Records:
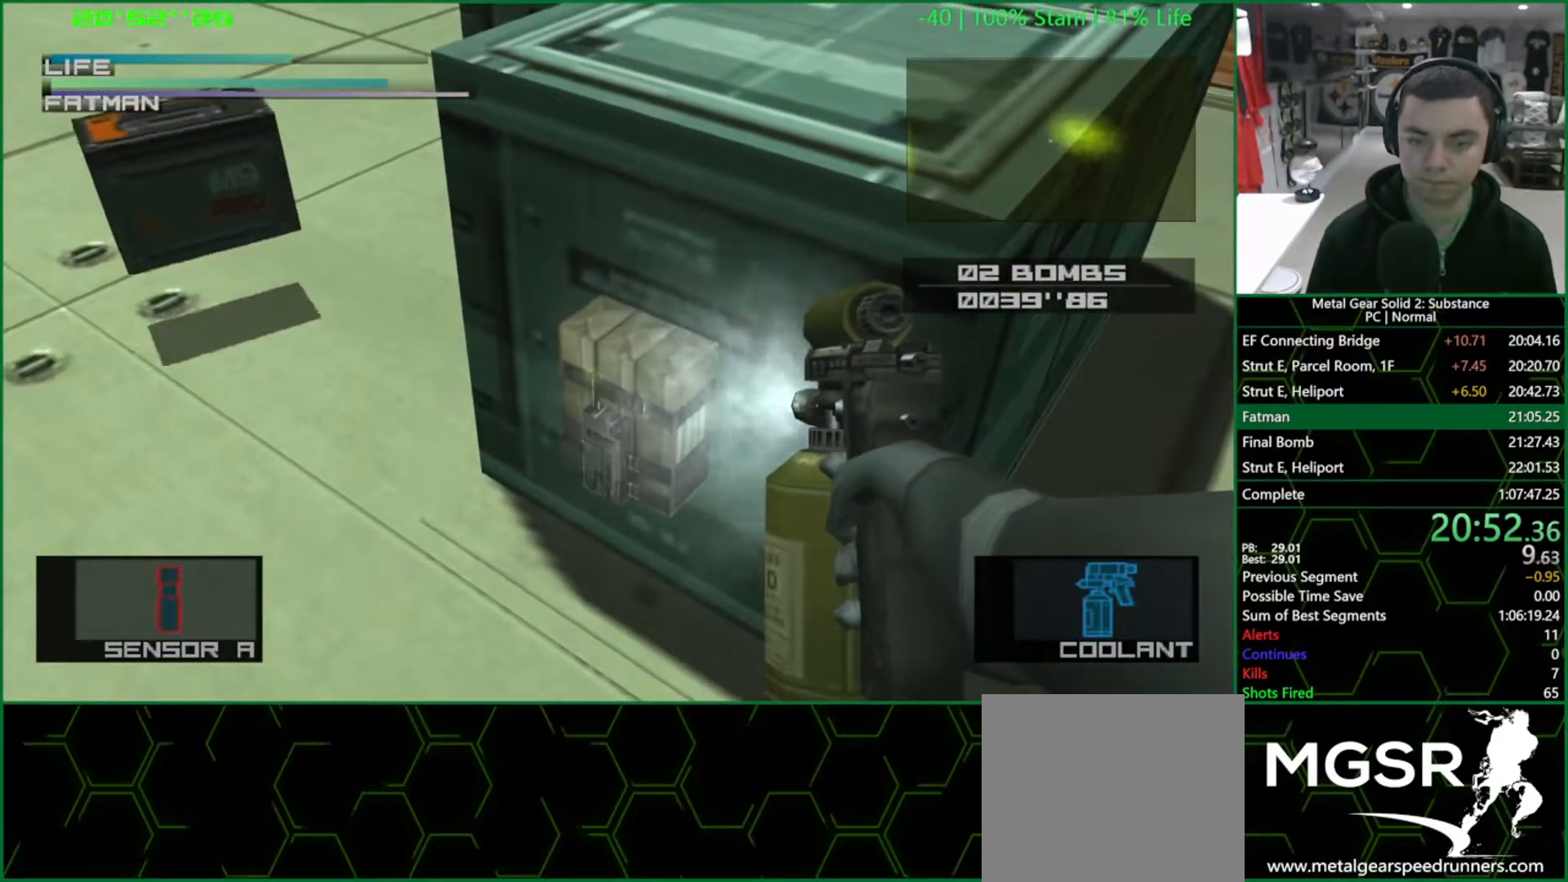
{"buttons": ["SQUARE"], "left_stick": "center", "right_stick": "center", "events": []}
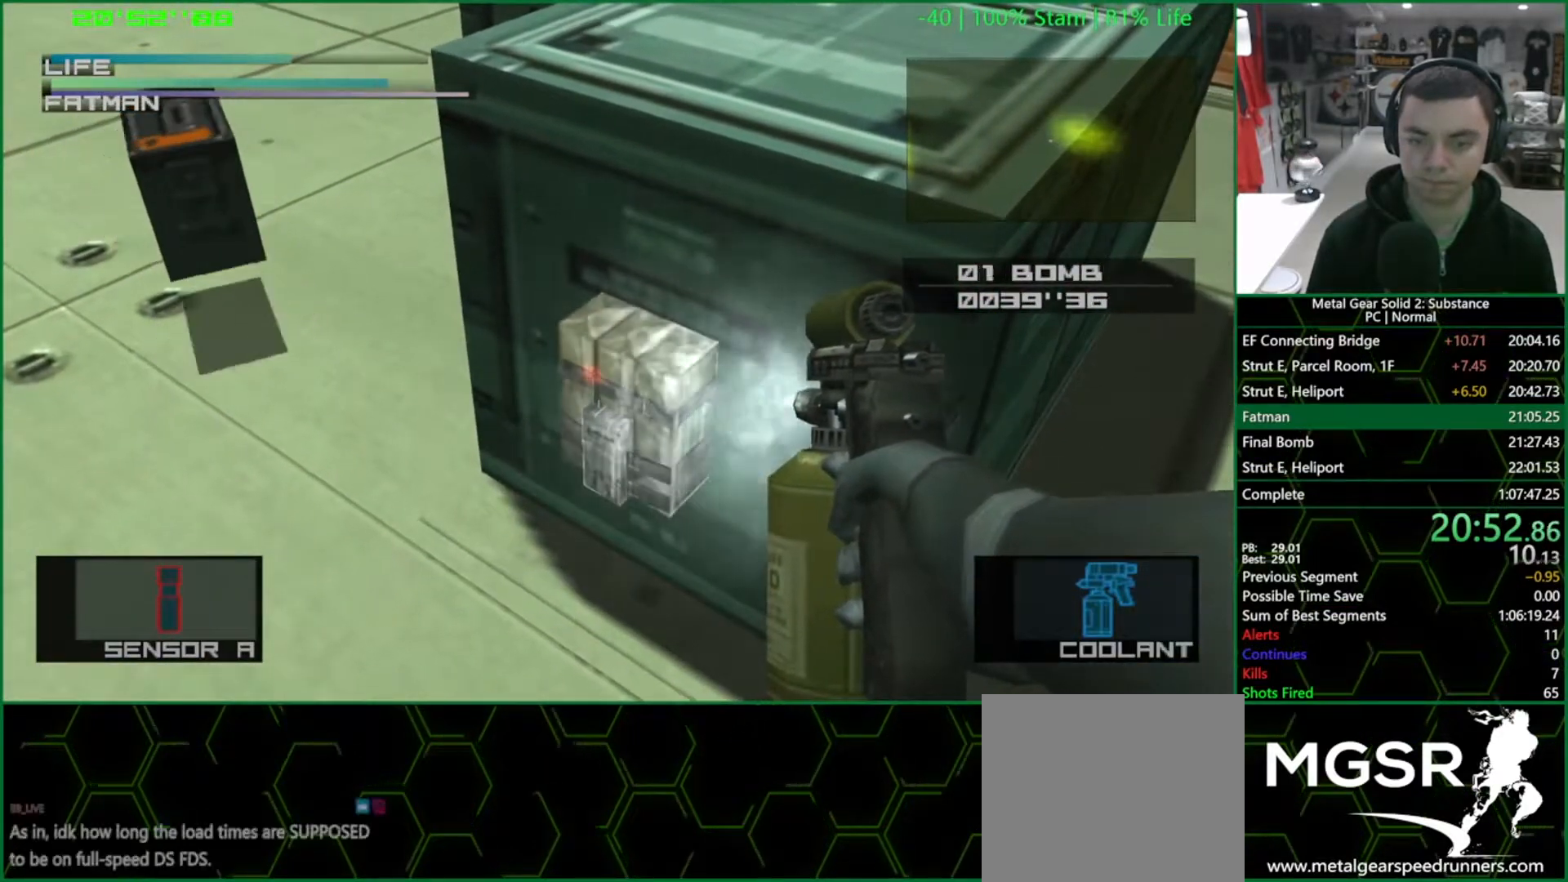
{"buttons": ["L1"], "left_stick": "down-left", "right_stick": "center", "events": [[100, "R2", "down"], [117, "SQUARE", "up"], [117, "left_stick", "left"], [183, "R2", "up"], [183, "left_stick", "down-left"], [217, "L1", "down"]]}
==
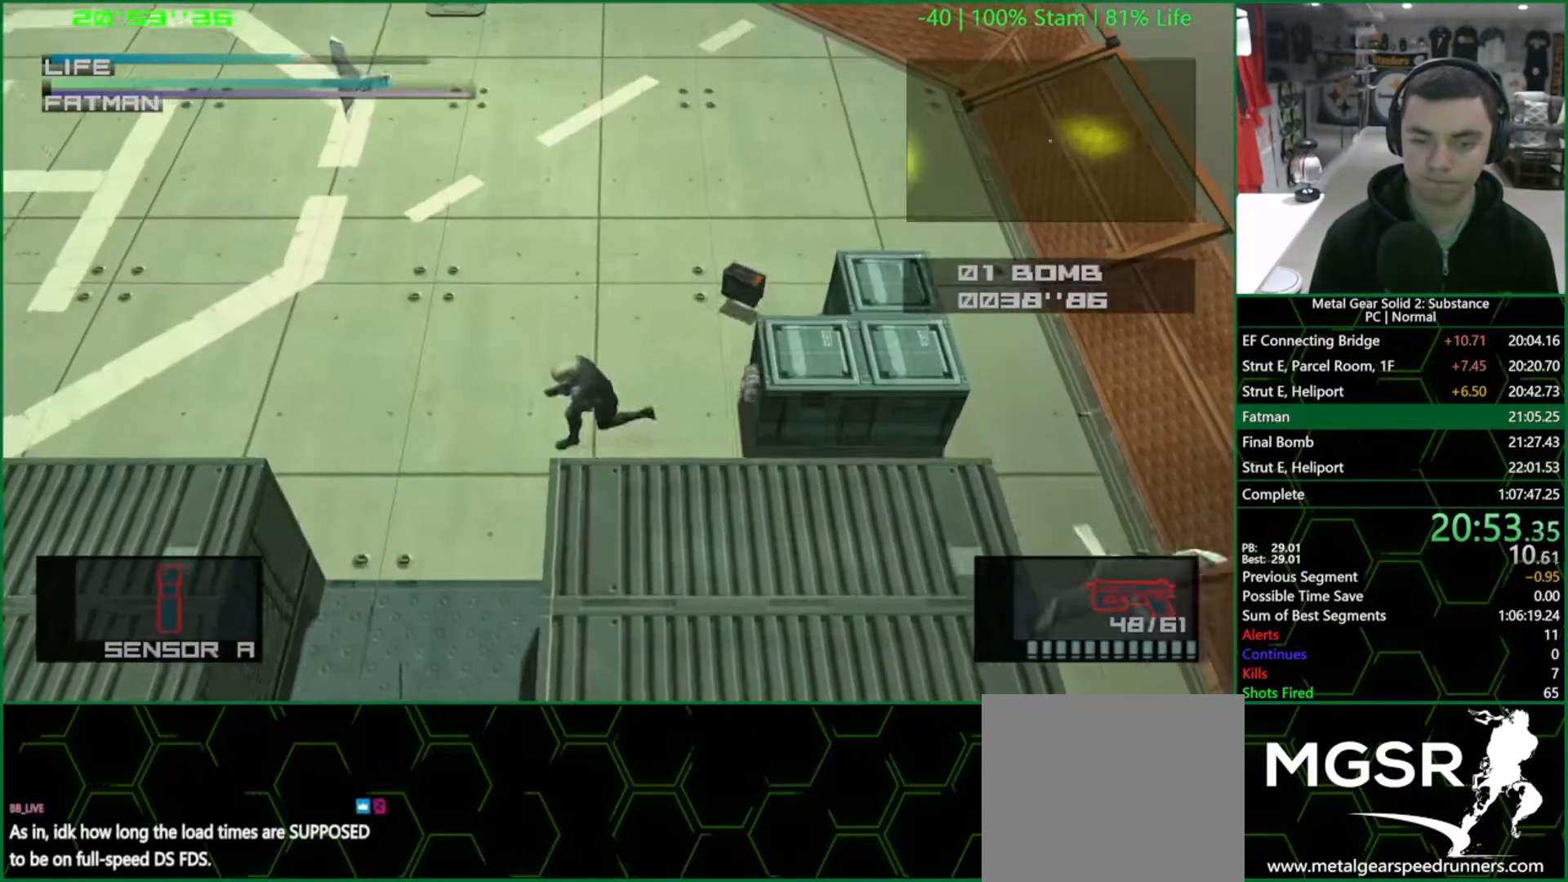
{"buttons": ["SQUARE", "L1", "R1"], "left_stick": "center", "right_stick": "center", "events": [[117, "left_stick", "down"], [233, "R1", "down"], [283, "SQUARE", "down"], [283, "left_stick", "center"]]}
* * *
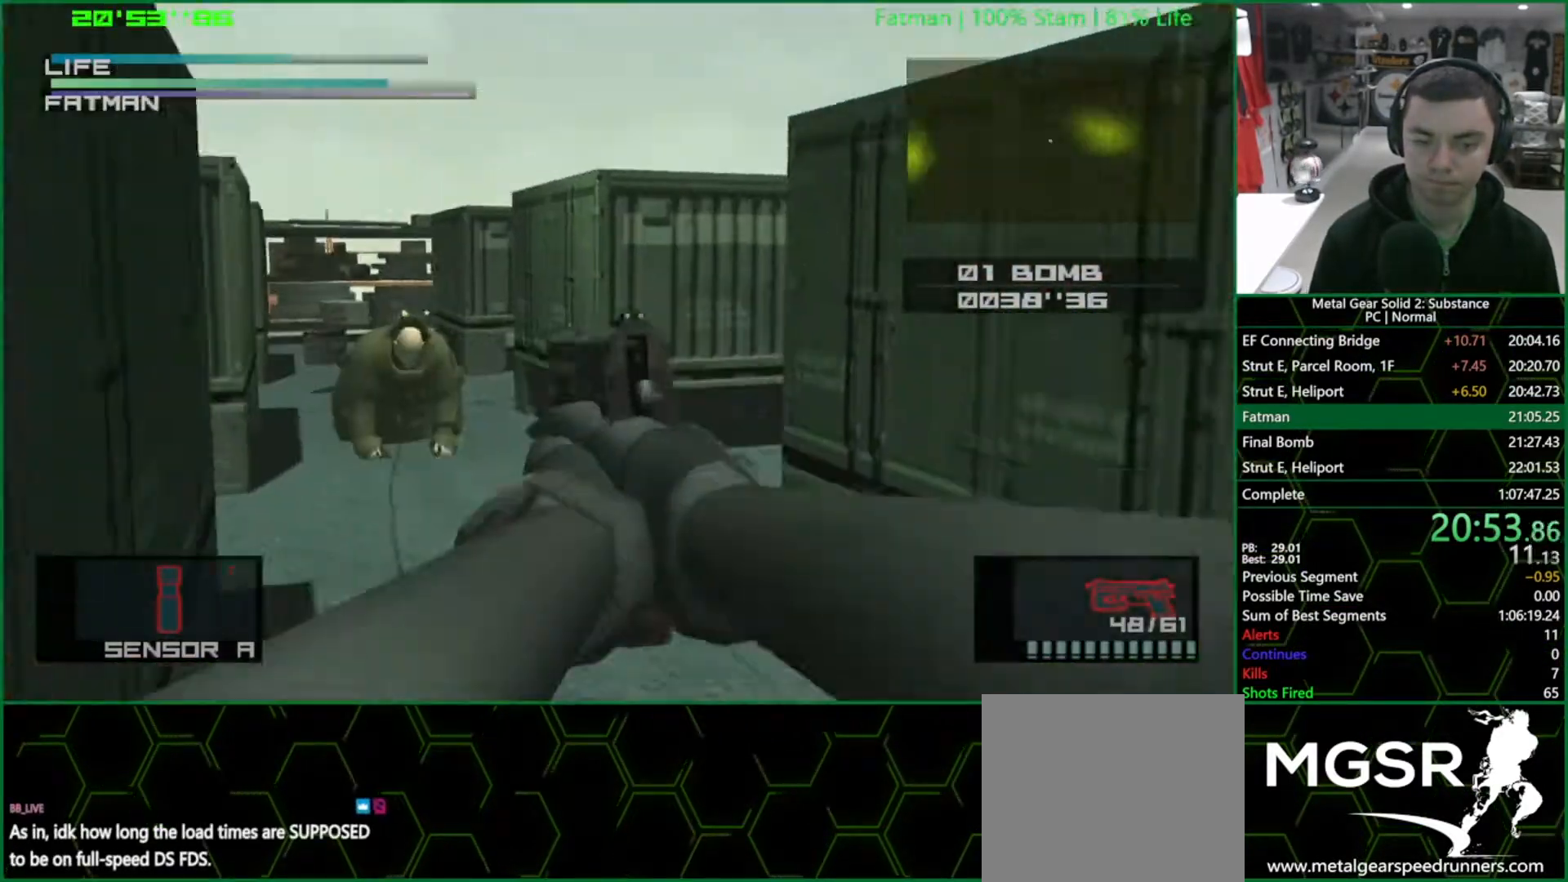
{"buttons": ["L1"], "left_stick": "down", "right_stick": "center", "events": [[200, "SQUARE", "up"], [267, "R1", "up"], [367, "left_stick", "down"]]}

Task to complete:
Search the preceding listing for the word "down" and pull out every line that holds it.

Answer for this exercise:
{"buttons": ["L1"], "left_stick": "down-left", "right_stick": "center", "events": [[100, "R2", "down"], [117, "SQUARE", "up"], [117, "left_stick", "left"], [183, "R2", "up"], [183, "left_stick", "down-left"], [217, "L1", "down"]]}
{"buttons": ["SQUARE", "L1", "R1"], "left_stick": "center", "right_stick": "center", "events": [[117, "left_stick", "down"], [233, "R1", "down"], [283, "SQUARE", "down"], [283, "left_stick", "center"]]}
{"buttons": ["L1"], "left_stick": "down", "right_stick": "center", "events": [[200, "SQUARE", "up"], [267, "R1", "up"], [367, "left_stick", "down"]]}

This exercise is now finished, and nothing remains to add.